◆ **What needs to be done**:
Retype the lines in the material below exactly, beginning with the line that contains "deberían estar en libertad" and continuing through the line that contains "Miguel P. Montes", including both.

----

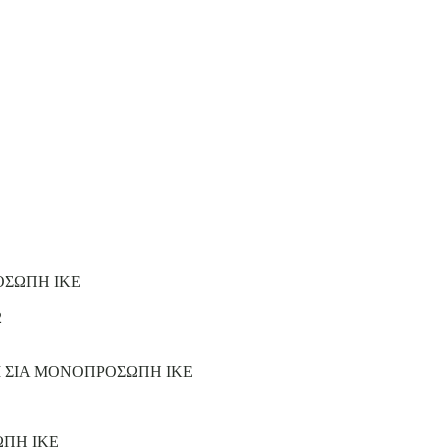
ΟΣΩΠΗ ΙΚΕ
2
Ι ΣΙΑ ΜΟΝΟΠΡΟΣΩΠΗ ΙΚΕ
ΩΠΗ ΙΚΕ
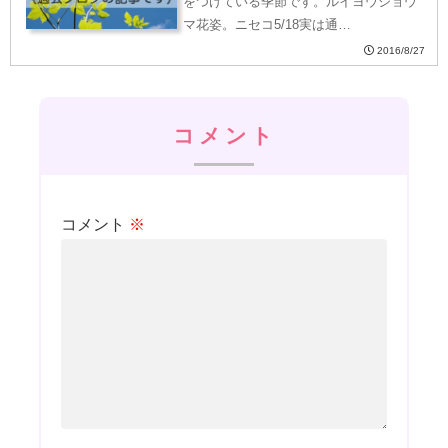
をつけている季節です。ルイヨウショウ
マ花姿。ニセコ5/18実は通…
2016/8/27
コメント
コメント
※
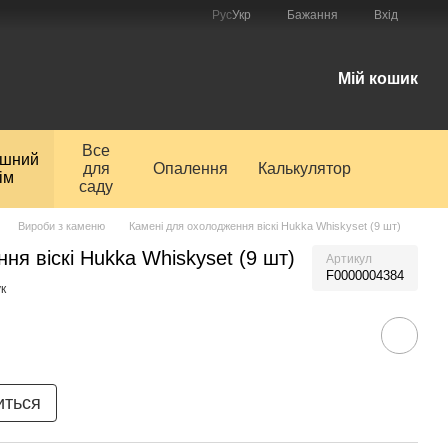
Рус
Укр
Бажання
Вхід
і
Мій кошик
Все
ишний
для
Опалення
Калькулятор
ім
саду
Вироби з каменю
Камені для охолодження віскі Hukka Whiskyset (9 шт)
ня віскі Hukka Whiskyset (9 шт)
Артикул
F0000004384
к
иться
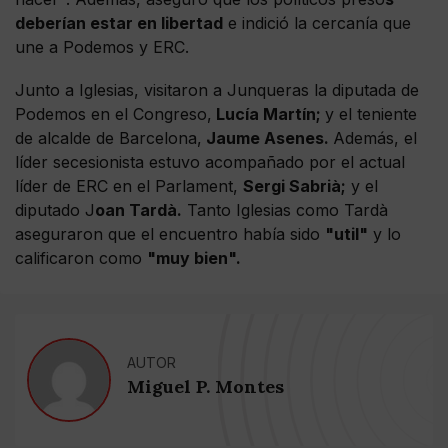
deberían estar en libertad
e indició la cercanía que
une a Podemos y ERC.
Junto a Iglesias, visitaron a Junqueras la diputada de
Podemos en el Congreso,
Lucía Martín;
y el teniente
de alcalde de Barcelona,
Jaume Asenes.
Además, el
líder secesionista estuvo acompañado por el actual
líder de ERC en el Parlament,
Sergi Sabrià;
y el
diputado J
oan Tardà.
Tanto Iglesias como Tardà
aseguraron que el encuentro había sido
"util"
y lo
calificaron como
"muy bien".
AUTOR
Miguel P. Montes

----

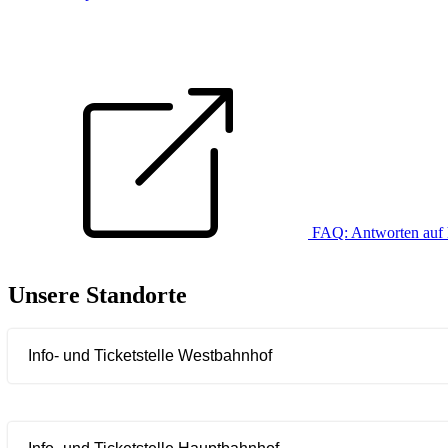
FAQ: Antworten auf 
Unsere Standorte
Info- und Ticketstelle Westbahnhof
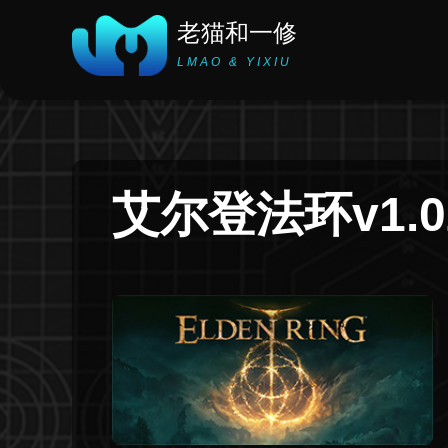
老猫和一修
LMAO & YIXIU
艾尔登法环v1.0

----

◆ **Output for this task**:
deberían estar en libertad
e indició la cercanía que
une a Podemos y ERC.
Junto a Iglesias, visitaron a Junqueras la diputada de
Podemos en el Congreso,
Lucía Martín;
y el teniente
de alcalde de Barcelona,
Jaume Asenes.
Además, el
líder secesionista estuvo acompañado por el actual
líder de ERC en el Parlament,
Sergi Sabrià;
y el
diputado J
oan Tardà.
Tanto Iglesias como Tardà
aseguraron que el encuentro había sido
"util"
y lo
calificaron como
"muy bien".
AUTOR
Miguel P. Montes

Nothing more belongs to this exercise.